## Exercise instructions
Beneath this task are records; count how many lines include the string "linejoin" and answer with that number alone.

:::::

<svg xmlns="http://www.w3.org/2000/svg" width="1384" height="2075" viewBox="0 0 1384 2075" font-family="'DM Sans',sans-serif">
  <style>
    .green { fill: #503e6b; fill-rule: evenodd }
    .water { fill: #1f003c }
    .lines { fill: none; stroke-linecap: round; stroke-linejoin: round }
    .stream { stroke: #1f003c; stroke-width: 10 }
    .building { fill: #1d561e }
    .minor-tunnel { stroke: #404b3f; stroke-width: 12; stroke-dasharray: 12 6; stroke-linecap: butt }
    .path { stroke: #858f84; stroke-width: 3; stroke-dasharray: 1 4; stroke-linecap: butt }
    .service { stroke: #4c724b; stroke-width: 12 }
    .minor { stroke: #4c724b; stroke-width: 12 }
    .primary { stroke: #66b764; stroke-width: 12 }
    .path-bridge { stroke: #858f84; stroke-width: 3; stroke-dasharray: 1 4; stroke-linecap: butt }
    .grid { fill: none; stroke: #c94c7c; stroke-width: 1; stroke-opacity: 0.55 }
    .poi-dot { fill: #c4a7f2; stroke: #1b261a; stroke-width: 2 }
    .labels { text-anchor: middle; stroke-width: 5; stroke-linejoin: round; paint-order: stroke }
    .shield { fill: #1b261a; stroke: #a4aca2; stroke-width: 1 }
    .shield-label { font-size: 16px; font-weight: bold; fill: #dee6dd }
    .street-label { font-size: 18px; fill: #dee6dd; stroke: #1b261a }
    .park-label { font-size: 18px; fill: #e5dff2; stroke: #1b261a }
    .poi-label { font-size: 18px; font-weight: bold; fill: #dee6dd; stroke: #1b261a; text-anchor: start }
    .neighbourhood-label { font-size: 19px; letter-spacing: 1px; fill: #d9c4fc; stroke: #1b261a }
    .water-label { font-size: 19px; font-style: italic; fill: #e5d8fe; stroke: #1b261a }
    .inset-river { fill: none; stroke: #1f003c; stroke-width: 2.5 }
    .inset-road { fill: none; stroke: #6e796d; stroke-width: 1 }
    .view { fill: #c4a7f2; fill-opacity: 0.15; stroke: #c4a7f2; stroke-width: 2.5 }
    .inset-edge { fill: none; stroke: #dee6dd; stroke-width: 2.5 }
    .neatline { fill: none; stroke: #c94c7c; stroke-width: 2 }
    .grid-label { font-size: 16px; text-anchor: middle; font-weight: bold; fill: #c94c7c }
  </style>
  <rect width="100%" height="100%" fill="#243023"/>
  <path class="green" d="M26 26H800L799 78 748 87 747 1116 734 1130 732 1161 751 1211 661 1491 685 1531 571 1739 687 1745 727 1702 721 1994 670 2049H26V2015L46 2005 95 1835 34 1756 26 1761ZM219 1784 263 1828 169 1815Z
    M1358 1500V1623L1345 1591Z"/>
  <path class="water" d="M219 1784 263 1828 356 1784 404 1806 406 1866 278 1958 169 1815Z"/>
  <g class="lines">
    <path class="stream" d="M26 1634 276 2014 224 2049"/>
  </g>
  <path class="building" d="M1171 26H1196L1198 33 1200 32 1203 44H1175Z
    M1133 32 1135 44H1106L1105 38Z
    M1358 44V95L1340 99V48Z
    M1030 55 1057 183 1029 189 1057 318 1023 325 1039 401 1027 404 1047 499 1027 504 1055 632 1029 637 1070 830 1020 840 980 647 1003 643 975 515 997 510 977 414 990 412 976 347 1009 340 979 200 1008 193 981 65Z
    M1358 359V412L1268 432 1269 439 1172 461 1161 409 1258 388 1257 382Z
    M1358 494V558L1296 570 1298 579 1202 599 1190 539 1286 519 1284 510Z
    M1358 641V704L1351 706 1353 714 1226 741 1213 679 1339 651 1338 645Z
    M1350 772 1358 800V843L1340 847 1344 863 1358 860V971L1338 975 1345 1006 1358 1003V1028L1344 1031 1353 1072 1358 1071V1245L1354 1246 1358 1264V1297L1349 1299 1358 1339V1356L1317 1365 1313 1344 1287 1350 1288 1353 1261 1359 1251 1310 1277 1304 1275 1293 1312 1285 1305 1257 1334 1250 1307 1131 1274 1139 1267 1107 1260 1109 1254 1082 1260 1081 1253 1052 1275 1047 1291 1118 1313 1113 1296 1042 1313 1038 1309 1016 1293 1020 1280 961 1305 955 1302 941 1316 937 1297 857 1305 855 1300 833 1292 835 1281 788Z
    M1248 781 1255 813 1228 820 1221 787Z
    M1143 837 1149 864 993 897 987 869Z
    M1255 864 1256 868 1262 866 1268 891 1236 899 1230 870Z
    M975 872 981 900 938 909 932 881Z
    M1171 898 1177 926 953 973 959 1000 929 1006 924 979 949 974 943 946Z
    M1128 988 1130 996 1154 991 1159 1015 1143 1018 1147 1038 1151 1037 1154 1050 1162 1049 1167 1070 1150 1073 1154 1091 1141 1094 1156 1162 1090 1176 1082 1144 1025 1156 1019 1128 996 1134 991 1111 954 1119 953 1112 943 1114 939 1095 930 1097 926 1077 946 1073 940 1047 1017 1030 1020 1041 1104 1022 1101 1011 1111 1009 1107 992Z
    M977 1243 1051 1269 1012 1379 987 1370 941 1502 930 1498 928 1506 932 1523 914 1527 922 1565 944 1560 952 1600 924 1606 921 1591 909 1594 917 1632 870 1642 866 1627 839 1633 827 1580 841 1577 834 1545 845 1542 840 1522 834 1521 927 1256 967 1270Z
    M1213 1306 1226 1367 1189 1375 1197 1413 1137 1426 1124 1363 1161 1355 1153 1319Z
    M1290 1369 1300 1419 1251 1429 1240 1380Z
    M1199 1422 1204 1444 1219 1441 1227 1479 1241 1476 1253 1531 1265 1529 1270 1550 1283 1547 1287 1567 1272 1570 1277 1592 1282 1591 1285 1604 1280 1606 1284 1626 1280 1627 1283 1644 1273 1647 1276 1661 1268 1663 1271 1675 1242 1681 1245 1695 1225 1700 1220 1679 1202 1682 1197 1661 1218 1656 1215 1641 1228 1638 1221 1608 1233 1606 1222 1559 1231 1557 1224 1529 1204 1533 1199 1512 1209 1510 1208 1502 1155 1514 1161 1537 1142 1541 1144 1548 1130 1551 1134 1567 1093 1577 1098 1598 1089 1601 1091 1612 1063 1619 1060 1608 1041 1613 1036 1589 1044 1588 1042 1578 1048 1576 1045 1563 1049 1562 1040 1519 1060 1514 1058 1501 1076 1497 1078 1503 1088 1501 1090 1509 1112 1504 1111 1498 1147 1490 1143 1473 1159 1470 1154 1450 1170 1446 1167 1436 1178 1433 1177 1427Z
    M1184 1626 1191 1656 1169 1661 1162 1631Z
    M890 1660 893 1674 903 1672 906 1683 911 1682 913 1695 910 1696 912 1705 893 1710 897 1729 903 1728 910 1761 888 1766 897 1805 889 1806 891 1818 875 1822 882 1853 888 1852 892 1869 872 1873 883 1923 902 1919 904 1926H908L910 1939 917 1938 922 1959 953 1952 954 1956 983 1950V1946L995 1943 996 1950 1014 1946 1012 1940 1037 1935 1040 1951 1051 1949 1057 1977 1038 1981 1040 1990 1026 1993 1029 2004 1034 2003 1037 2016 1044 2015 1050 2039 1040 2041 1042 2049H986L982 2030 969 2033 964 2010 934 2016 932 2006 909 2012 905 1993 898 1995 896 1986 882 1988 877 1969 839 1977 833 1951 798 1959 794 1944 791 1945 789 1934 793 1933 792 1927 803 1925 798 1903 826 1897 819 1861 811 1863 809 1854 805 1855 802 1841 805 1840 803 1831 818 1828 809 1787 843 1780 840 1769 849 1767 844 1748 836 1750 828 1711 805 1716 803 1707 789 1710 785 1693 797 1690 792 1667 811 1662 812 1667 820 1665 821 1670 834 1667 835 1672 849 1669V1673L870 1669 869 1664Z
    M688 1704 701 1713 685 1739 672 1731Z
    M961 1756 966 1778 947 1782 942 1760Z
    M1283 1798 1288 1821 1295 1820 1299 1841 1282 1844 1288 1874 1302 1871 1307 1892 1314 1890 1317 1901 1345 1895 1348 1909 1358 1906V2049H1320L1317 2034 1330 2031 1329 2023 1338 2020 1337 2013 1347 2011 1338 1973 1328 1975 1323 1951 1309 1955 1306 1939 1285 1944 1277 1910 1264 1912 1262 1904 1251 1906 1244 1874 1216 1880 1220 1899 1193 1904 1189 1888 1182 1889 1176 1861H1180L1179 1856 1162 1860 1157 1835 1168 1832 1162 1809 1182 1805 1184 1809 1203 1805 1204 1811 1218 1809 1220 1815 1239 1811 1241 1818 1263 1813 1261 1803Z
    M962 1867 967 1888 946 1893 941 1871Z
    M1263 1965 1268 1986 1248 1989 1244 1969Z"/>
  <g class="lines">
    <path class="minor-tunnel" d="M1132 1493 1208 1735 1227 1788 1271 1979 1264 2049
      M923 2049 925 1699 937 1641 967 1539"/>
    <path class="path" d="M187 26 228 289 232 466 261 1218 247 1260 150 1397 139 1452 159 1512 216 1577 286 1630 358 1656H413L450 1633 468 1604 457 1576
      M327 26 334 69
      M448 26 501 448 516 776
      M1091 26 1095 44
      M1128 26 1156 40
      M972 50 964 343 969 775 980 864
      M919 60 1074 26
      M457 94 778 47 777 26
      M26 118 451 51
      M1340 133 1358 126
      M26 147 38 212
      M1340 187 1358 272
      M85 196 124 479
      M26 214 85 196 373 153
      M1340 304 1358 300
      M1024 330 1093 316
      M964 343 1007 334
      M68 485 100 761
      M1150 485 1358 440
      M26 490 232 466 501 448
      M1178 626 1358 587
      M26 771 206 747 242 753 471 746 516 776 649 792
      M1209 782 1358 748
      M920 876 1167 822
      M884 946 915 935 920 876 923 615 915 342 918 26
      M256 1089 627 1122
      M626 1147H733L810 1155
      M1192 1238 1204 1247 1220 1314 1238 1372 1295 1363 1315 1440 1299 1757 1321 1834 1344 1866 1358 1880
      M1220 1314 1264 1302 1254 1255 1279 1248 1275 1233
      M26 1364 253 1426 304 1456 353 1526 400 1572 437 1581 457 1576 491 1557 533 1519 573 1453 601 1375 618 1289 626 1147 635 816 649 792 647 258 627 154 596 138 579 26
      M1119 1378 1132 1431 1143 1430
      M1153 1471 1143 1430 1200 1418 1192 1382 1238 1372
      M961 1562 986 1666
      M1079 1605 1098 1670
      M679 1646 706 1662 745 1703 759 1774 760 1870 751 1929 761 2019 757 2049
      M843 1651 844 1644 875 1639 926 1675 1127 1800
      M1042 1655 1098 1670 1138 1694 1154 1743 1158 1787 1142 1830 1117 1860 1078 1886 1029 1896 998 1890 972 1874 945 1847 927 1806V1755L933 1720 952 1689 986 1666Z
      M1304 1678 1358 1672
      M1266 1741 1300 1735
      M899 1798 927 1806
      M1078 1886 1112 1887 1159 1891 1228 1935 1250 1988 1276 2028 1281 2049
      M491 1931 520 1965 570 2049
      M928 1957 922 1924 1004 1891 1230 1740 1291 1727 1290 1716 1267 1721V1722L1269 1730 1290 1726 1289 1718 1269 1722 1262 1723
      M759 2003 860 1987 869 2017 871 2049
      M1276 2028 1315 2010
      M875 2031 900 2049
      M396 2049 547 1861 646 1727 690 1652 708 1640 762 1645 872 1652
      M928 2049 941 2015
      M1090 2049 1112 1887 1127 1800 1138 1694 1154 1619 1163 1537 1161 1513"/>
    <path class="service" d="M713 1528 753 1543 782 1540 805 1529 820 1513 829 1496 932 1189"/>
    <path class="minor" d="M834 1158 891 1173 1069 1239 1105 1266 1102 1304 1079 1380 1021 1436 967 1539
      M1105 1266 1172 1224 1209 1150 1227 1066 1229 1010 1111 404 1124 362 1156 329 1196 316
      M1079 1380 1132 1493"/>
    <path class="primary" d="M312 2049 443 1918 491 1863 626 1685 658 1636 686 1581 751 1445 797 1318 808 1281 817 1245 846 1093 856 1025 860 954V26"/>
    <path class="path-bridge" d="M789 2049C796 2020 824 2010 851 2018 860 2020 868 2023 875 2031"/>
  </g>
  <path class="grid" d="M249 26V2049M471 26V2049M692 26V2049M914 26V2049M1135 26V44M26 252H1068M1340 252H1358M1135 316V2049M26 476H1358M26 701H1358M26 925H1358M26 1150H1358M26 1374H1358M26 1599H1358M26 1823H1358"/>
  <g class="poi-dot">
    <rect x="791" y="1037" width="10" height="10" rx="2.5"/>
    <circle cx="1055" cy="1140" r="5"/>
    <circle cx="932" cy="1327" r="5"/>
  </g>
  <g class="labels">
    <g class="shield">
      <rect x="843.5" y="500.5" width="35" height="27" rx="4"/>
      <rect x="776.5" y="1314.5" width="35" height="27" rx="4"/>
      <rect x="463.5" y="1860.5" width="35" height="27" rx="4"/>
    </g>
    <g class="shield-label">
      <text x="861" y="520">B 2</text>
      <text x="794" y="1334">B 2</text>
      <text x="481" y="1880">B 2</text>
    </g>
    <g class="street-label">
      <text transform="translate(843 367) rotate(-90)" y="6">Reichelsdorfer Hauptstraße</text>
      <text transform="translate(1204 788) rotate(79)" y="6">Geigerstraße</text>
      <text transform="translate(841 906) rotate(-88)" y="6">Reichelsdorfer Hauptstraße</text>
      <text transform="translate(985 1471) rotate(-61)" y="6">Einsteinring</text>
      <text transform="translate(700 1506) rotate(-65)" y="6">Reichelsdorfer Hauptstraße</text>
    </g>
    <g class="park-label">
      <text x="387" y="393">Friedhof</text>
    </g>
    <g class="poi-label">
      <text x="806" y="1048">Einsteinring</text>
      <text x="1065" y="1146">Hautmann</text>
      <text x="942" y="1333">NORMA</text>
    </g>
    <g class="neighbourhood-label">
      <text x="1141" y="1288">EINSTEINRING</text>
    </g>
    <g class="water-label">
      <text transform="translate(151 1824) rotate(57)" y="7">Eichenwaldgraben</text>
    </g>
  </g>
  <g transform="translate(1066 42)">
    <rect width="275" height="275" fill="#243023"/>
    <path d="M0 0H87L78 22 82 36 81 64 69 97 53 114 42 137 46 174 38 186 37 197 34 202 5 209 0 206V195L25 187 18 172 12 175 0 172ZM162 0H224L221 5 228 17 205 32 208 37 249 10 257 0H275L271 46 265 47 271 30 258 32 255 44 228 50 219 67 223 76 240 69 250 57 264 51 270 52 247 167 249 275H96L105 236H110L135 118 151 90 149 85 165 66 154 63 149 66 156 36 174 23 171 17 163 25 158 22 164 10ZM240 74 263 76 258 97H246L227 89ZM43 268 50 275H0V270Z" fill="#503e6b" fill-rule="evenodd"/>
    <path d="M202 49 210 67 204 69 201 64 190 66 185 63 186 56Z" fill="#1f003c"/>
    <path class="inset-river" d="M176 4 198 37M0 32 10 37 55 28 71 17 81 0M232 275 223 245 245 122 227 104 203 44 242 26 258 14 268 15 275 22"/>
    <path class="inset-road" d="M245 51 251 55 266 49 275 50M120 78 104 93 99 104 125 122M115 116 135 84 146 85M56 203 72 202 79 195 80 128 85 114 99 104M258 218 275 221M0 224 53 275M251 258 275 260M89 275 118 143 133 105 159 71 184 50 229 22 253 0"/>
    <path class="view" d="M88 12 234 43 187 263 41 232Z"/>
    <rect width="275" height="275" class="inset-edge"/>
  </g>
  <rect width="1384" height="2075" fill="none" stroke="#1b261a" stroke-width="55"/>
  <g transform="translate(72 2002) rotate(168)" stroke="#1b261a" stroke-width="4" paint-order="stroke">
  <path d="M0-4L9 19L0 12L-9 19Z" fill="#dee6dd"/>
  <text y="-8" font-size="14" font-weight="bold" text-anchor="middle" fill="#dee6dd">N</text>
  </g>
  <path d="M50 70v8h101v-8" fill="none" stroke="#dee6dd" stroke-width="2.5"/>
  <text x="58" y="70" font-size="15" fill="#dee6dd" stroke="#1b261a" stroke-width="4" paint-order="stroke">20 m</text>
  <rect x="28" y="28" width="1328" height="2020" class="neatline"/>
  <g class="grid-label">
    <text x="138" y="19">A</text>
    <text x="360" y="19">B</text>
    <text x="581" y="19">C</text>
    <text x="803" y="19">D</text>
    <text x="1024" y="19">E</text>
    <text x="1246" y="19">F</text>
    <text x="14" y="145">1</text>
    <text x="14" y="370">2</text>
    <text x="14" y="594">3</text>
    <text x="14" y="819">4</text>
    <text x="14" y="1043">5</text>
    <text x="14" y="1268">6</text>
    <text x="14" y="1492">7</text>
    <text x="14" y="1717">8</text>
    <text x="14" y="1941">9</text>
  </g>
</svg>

:::::

## Task response
2